Black Swan 2011 Season Programme

The funnest shoot I’ve done all year is how I’ve been characterising the work we’ve just finished for Black Swan State Theatre Company. The whole thing was a gas from start to finish. I really loved working with Geoff Bickford and Esther Lee from Dessein again and meeting new clients Nancy and Kate from Black Swan.
Geoff and Esther had visualised concepts for six of the seven plays that form a part of the programme. The seventh, “Ninety”, a play by Joanna Murray Smith about a woman given 90 minutes by her ex-husband, to persuade him to come back to her instead of marrying a younger woman, had been making one direct hit after another in the too hard basket.
As always good pre-production pays real dividends on shoot day, especially when you’re dealing with interstate stars like James Morrison and Cheree Cassidy. Aside from performing in Boundary Street Morrison (right) is its composer and musical director. He’s also a jolly nice fellow and a real pleasure to work with!
The shoot was chock full of technical challenges including flying fairies from Shakespeare’s “A Midsummer Night’s Dream” and an underwater shoot for Tim Winton’s first play Rising Water. I asked Clay Bryce of Precision Images to handle the subsurface side of the Rising Water shoot. Since I had asked him politely he agreed. Just goes to show.
The Damned is the only piece that was executed with available light only.

Leederville Skate Park.

Sunset.

Goth chicks.

Does it get any better?

The greatest creative challenge was “Ninety” (right). With no actors cast we were unable to show faces, and as the play is dialogue driven we didn’t have any key scenes we could lift and illustrate. The final image captures the emotional distance between the couple. Geoff and I agreed that a sense of urgency was important and that we needed to tie the image back to the element of time that is central to the play. This was the last image of the shoot and, with no location set until late in the day preceding the shoot, I was feeling tense and nervous, finding it hard to relax…. the shoot went quickly though; working on the south side of a massive glass wall we needed just one battery powered light inside the location to give us a bit of the old rim light to lift and separate our actors. We disguised them with sunglasses for the ex-wife (model’s own I think) and a generous dose of out of focus-ness for the ex-hubbie.
Cat on a Hot Tin Roof was the first cab off the rank. We shot this in an event hire shop, fair bit of furniture got moved.
Picture this though – the art director shows you a few pics that set the mood they’re chasing, OK, that’s they way we collaborate and establish a shared visual language. Except, what if the pics are stills of Elizabeth Taylor from the film with Paul Newman and of Kate Moss with a couple of fey fellows in a hotel room. Talk about raising the bar.
Cheree Cassidy was wonderful and patient. And importantly, able to re-conjure a fleeting moment again and again while we fiddled with our miriad gobos and flags positioned in front of the single light source we used for this shot.
After an initial pre-pro meeting the bulk of the pre-production hard yards were shouldered by Black Swan’s unstoppable Nancy Hackett. Geoff from Dessein handled all the image post-production for all the shots – any photoshop junkie would be in a rapture over his endless carefully labelled layers!
A Midsummer Night’s Dream was the most complex shoot we did.
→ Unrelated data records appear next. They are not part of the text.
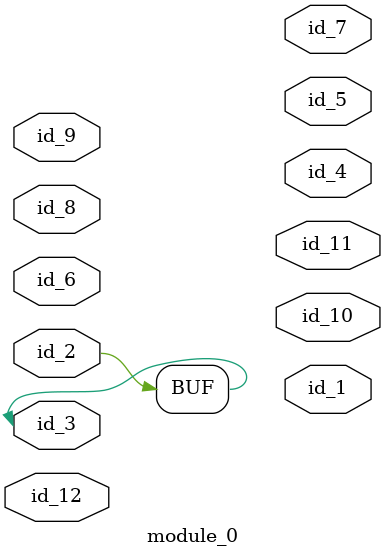
<source format=v>
module module_0 (
    id_1,
    id_2,
    id_3,
    id_4,
    id_5,
    id_6,
    id_7,
    id_8,
    id_9,
    id_10,
    id_11,
    id_12
);
  input id_12;
  output id_11;
  output id_10;
  inout id_9;
  input id_8;
  output id_7;
  input id_6;
  output id_5;
  output id_4;
  inout id_3;
  input id_2;
  output id_1;
  assign id_3 = id_2;
endmodule

</source>
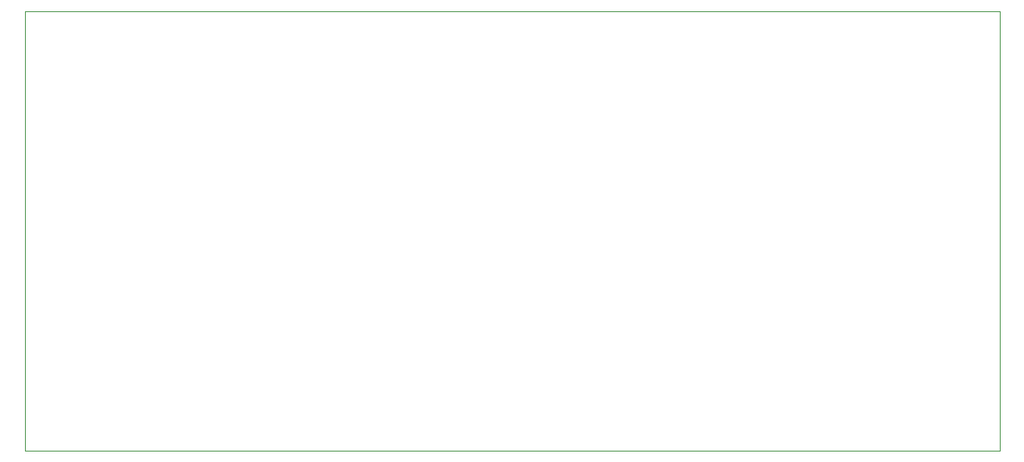
<source format=gbr>
%TF.GenerationSoftware,KiCad,Pcbnew,(6.0.4-0)*%
%TF.CreationDate,2023-07-13T10:21:47-07:00*%
%TF.ProjectId,CableAdapterBoard,4361626c-6541-4646-9170-746572426f61,rev?*%
%TF.SameCoordinates,Original*%
%TF.FileFunction,Profile,NP*%
%FSLAX46Y46*%
G04 Gerber Fmt 4.6, Leading zero omitted, Abs format (unit mm)*
G04 Created by KiCad (PCBNEW (6.0.4-0)) date 2023-07-13 10:21:47*
%MOMM*%
%LPD*%
G01*
G04 APERTURE LIST*
%TA.AperFunction,Profile*%
%ADD10C,0.100000*%
%TD*%
G04 APERTURE END LIST*
D10*
X190480000Y-68510000D02*
X190480000Y-114600000D01*
X190480000Y-114600000D02*
X88130000Y-114600000D01*
X88130000Y-114600000D02*
X88130000Y-68510000D01*
X88130000Y-68510000D02*
X162400000Y-68510000D01*
X162400000Y-68510000D02*
X190480000Y-68510000D01*
M02*

</source>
Shot entirely in our Subiaco studio we had the tortured actors limping out the door by lunchtime. Think I heard one of them muttering on the phone to their chiropractor as they left…
Steve Turner is a God! The water we poured over him was warm and the A/C was set to compete with the heart of the sun. Evaporation is a powerful thang though and he was getting cold. This studio shoot was very componenty. There’s a dry umbrella shot. There’s Steve wet through holding a fish while someone empties a watering can overhead shot. A skirting board shot, clouds and a light switch.
Just to be sure we stood Steve back in the pool and shot a few more of him getting rained on.
And then a few more after that.
Then just one more.
Then we treated him for hypothermia.